Anyway, it's just a matter of fabricating a flange and foam or rubber material serving as a gasket. It isn't hard, except someone - me - put the horn ahead of the radiator on a bracket that "reaches around" the radiator. As a result, the horn gets in the way if a gasket is attached to the nose when the nose is opened or shut. An alternative is to have the gasket attached to the radiator instead, so that it doesn't move, but I'll have to see how much space there is around the horn.
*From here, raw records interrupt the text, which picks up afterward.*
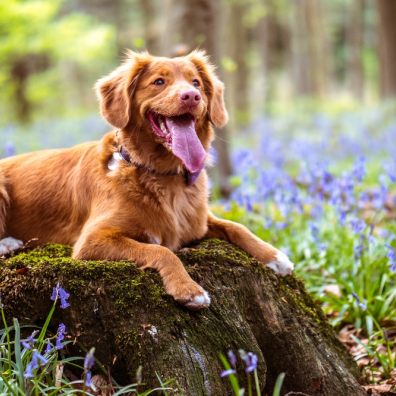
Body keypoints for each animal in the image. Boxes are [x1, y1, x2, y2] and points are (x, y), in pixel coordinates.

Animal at [0, 50, 294, 310]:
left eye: (196, 82)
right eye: (159, 81)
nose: (192, 96)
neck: (163, 176)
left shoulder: (196, 222)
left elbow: (236, 226)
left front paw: (275, 256)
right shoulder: (92, 240)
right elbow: (162, 251)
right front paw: (189, 289)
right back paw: (8, 243)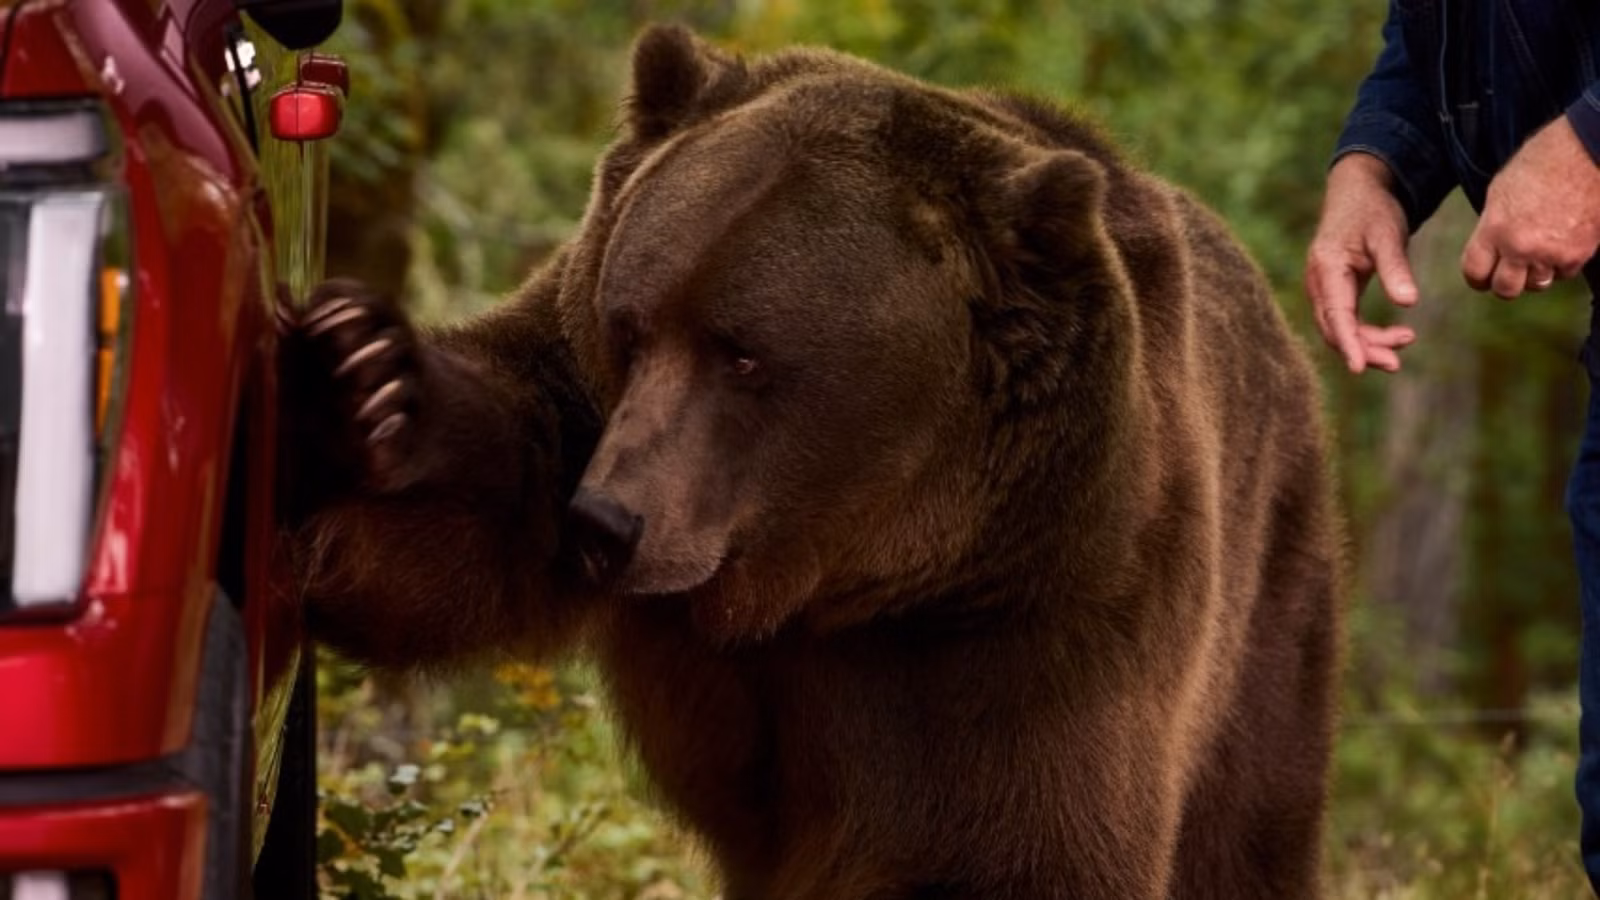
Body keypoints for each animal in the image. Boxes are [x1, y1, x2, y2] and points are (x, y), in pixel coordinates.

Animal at [281, 23, 1343, 900]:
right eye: (632, 326)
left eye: (745, 354)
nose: (603, 524)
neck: (837, 574)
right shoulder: (587, 405)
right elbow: (457, 526)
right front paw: (368, 383)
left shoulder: (1035, 613)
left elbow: (1008, 849)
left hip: (1266, 615)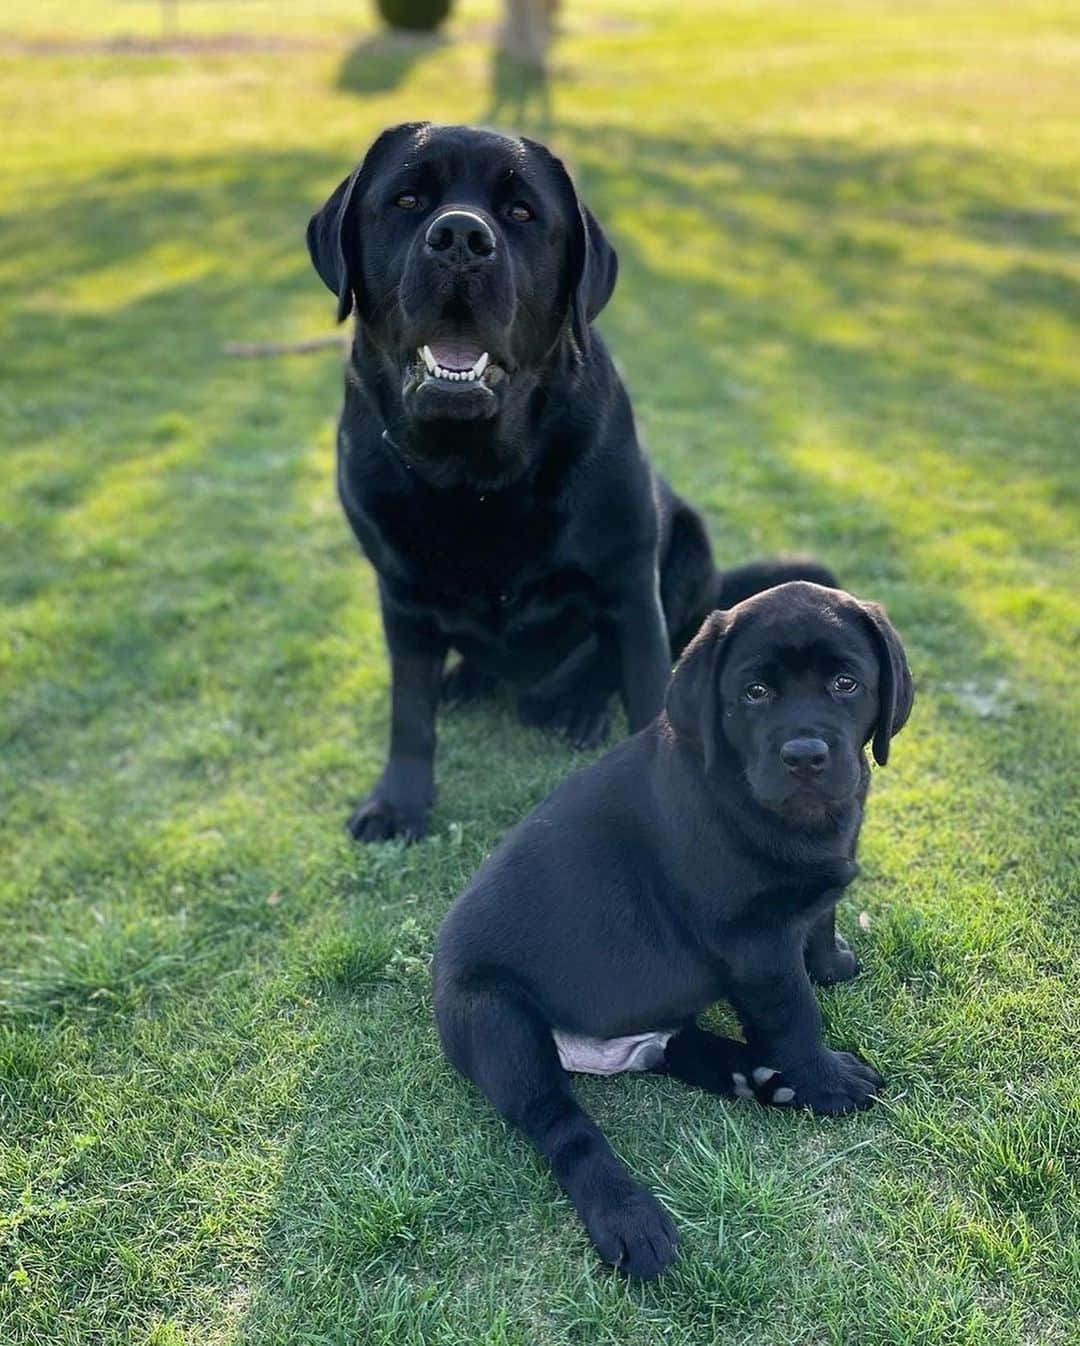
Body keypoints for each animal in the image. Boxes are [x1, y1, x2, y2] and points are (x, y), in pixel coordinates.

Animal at [305, 126, 834, 839]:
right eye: (408, 200)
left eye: (522, 212)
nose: (461, 237)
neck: (473, 474)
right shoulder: (401, 597)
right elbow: (409, 712)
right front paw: (398, 803)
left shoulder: (630, 581)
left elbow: (646, 685)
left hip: (689, 543)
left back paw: (577, 708)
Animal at [428, 584, 910, 1276]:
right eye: (754, 693)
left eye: (847, 683)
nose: (805, 757)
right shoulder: (756, 944)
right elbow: (795, 1014)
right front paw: (826, 1081)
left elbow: (822, 914)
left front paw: (832, 965)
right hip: (496, 1021)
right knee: (561, 1126)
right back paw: (629, 1217)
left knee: (667, 1048)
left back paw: (755, 1077)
I suspect it's going to have to be relocated to behind the radiator.

*I admit I didn't know what "warm" or "hot" is with a Honda K-series. I looked up the thermostat and it lists 78 degrees C. I don't know if that's fully open or just when it starts to open.

Re: Radiator Ducting

Posted: 20 Dec 2017, 10:01
by ShadowCat38
I'll start with, "I don't know normal for Honda, either," but this doesn't seem excessive.

every 4 cylinder engine I've driven (Suzuki, Chevrolet, Ford, etc.) always seemed to run hotter than their bigger bretheren. I've always worked in °F for engines, so the 80s in Celsius comes out to between 176°F and 192°F.

I've always had a 180°F thermostat, and my chevrolet engine with a heat clutch fan would even out at 205°F. I upgraded to an electric fan, and it dropped to right where that thermostat was rated.

My Suzuki engine stabilized right at 192°F summer or winter. Always had an electric fan.

My ford engine is all over the place, operating between 176°F and 209°F for reasons God MIGHT understand, but it never boils and performance doesn't seem to change. That one might be tied to vacuum issues.

All that said, these are naturally aspirated. I really don't know how adding a turbo to the equation would change things, but I hope I've added some data points.

Re: Radiator Ducting

Posted: 20 Dec 2017, 13:19
by Midlana1
Good to know. Street cars are always a mystery because while they have temperature gauges, mid-span could be just about any temperature.

Snooping around the Interwebz, "normal" for a Honda K-series seems to be 80-90C (182-195 F), so I guess I'm okay. I'll still add the radiator baffling because that way the radiator's providing maximum cooling and provides a bit of a buffer when running in hot conditions. Plus, there's just knowing that it was done right and is operating at maximum efficiency.

Re: Radiator Ducting

Posted: 21 Dec 2017, 00:34
by ChrisS
90 is normal for an early Ford Zetec, also for the admittedly ancient design Alfa V6 I’m using. For a modern engine like the Honda, I’d say 80 was overcooled?

Certainly can’t argue with the desire to do the entry ducting and make it right though.

Re: Radiator Ducting

Posted: 21 Dec 2017, 20:22
by ShadowCat38
ChrisS wrote:...Certainly can’t argue with the desire to do the entry ducting and make it right though.
I'll drink to that. If it's worth doing at all, it's worth doing right.